In the end, the experts say, local conditions are going to matter tremendously. Their suggestion to the newly vaccinated: Include in your decision-making how high background rates of disease are in your community, what emerging variants may be circulating, any personal risk factors that may place you or others around you at greater risk, and the real, time-proven knowledge that vaccines are not bulletproof.
Beyond that, people will make their choices. “The only thing we can/should really do as scientists, in my opinion, is to provide people with some reasonable assessment of their risk given an exposure—but even this is very difficult to do in practice,” said Kate Grabowski, an infectious-disease epidemiologist at Johns Hopkins Bloomberg School of Public Health.
We will know more in a few months when vaccine studies looking at transmission conclude and more data emerge. In the meantime, every new vaccination gets us closer to herd immunity. “It will be low case numbers, complemented with rigorous contact tracing and high proportion of vaccinated individuals that will eventually get us to safety—and back to normal lives,” says Moss.

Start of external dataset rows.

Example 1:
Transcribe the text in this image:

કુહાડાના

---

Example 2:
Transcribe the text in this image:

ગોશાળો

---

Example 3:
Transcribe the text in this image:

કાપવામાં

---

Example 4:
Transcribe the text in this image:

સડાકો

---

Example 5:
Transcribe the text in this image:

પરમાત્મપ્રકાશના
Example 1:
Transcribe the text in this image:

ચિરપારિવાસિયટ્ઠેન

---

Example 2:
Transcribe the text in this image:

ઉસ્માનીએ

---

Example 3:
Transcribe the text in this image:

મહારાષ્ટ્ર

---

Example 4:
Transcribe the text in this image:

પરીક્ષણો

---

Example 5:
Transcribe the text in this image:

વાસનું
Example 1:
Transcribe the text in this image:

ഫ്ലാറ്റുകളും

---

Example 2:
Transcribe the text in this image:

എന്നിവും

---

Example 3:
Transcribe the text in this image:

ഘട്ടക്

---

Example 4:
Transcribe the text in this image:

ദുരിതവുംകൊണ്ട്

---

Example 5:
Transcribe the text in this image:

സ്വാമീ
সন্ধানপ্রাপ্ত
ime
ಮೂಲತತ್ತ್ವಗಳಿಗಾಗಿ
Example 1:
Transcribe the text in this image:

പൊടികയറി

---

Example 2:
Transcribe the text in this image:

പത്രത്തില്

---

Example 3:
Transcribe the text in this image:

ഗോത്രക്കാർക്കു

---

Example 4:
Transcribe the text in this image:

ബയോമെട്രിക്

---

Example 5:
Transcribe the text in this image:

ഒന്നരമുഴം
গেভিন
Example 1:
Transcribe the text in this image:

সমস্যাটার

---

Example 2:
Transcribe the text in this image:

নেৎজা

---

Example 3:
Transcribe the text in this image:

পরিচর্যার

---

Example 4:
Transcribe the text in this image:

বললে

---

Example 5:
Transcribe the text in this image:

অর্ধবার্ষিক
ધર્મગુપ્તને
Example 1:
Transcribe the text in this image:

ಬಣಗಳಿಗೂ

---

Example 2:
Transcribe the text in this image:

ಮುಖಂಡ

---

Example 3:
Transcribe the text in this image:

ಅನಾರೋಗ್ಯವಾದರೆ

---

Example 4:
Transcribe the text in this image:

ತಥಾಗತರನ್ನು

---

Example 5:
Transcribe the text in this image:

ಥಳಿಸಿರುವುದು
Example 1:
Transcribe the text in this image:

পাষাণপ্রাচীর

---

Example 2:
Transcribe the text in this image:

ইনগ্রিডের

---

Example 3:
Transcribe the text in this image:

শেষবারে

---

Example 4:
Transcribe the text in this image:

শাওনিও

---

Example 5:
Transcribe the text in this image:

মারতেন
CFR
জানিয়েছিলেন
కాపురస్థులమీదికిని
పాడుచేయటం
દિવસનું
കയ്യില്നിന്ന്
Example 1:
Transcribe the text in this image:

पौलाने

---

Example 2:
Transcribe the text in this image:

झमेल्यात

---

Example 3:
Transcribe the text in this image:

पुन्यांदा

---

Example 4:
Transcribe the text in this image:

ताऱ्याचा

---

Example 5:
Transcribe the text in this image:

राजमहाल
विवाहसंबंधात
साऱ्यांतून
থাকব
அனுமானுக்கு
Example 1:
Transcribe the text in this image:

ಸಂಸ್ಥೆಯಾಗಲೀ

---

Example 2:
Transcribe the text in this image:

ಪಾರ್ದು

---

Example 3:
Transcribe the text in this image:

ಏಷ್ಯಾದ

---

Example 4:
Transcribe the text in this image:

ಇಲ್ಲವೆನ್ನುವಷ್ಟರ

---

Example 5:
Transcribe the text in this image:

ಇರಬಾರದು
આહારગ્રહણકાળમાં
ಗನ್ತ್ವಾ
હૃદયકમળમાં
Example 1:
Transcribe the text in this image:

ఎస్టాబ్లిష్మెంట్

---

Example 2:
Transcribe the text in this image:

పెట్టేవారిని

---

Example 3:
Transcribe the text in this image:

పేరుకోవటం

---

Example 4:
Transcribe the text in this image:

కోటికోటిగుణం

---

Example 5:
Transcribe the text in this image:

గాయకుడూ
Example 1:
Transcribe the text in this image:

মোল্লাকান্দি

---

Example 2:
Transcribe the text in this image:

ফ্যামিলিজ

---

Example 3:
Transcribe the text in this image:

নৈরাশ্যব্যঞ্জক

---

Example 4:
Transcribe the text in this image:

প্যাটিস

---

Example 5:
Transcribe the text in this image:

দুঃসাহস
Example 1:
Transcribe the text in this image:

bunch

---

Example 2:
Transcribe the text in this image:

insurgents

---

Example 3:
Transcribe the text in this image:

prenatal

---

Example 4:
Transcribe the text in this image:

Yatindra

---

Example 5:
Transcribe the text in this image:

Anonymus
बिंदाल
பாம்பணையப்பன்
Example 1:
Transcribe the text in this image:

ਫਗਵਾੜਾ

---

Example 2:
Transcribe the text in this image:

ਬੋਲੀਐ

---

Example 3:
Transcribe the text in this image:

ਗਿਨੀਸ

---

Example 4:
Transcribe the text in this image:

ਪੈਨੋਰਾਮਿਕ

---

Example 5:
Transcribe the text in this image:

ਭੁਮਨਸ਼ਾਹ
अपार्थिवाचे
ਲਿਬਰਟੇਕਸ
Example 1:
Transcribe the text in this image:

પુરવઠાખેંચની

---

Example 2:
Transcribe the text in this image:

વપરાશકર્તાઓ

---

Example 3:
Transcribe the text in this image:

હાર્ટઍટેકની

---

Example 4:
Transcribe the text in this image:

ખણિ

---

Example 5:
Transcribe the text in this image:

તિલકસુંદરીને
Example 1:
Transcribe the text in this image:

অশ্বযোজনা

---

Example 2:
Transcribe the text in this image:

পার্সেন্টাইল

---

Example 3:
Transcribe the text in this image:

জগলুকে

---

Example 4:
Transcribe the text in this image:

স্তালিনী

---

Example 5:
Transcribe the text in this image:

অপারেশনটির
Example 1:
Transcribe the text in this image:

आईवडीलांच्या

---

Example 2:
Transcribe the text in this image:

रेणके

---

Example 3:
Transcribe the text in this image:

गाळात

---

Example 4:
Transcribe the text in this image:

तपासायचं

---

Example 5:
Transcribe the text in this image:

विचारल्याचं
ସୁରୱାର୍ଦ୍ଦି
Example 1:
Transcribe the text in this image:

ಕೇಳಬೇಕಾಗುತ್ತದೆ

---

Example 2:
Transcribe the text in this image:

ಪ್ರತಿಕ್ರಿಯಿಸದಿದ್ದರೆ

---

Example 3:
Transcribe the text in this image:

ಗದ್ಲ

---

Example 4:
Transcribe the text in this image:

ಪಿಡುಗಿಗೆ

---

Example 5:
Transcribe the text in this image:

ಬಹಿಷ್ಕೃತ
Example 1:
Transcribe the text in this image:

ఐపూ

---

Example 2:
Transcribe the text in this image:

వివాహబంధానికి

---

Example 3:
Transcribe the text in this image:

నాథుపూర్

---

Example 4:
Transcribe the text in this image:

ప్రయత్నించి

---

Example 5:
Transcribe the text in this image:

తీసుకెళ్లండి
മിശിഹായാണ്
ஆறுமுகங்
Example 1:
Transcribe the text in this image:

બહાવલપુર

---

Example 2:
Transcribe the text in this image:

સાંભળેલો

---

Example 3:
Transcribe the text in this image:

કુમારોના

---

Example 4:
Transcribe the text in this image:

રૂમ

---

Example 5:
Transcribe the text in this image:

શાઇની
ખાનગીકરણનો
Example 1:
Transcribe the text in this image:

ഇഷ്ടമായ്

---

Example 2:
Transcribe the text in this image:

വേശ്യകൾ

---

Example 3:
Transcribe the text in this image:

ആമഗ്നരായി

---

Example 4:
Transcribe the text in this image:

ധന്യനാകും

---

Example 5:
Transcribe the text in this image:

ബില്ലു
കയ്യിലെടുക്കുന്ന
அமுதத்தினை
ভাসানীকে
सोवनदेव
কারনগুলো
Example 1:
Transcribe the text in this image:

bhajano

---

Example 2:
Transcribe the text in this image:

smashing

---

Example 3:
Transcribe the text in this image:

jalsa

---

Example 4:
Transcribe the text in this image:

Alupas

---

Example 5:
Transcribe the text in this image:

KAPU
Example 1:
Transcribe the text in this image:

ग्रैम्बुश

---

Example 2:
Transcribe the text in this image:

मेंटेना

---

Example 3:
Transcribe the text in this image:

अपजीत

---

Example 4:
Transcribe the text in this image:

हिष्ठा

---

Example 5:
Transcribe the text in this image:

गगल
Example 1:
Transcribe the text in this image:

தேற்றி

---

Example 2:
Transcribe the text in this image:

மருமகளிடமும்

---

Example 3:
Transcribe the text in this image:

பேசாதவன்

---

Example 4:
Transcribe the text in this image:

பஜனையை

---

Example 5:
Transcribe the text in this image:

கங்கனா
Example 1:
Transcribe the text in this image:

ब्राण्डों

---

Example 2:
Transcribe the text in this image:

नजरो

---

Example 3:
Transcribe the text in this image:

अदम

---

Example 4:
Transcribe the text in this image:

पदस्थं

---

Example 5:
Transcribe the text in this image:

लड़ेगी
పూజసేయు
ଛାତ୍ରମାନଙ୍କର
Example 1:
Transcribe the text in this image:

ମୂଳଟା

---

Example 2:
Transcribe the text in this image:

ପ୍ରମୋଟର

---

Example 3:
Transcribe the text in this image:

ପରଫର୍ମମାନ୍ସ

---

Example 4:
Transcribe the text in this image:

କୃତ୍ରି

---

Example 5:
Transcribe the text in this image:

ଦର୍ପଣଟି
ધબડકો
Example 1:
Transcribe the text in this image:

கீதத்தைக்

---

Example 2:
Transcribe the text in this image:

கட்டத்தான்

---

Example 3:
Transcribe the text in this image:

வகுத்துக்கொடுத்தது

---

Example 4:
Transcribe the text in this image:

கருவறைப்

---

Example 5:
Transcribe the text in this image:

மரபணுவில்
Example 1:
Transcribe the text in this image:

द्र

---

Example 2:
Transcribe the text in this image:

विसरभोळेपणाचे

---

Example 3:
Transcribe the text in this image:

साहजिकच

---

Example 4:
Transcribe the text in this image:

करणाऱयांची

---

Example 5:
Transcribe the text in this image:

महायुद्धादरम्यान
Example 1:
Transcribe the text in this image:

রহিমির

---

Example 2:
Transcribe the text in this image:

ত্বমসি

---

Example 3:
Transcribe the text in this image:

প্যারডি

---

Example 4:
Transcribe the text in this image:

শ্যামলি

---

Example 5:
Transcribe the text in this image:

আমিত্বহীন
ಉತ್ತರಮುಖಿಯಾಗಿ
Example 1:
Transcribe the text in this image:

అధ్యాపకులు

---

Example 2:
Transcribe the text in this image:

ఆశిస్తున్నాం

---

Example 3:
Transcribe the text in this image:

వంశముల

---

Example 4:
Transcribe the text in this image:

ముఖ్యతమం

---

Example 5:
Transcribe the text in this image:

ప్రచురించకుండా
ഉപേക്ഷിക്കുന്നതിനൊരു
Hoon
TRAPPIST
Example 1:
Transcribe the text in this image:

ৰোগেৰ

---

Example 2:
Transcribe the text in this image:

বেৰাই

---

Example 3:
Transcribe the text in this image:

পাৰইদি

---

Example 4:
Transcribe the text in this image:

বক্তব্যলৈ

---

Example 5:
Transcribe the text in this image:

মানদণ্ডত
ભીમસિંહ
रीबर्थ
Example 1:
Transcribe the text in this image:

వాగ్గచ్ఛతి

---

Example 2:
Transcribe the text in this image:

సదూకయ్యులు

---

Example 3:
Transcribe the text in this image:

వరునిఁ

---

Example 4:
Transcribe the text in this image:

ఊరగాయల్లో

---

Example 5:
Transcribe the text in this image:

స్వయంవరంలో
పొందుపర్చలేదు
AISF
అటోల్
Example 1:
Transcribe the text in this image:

Finally, a personal note: As a higher-risk individual, I found being vaccinated an incredibly liberating feeling, a weight off my shoulders. At the vaccination center where I work, every time I vaccinate someone and hand them a Jolly Rancher lollipop, we smile and celebrate a genuinely momentous occasion. The development of highly effective vaccines in less than a year is one of the most remarkable medical feats of our time. Now, we just need to see it all the way through.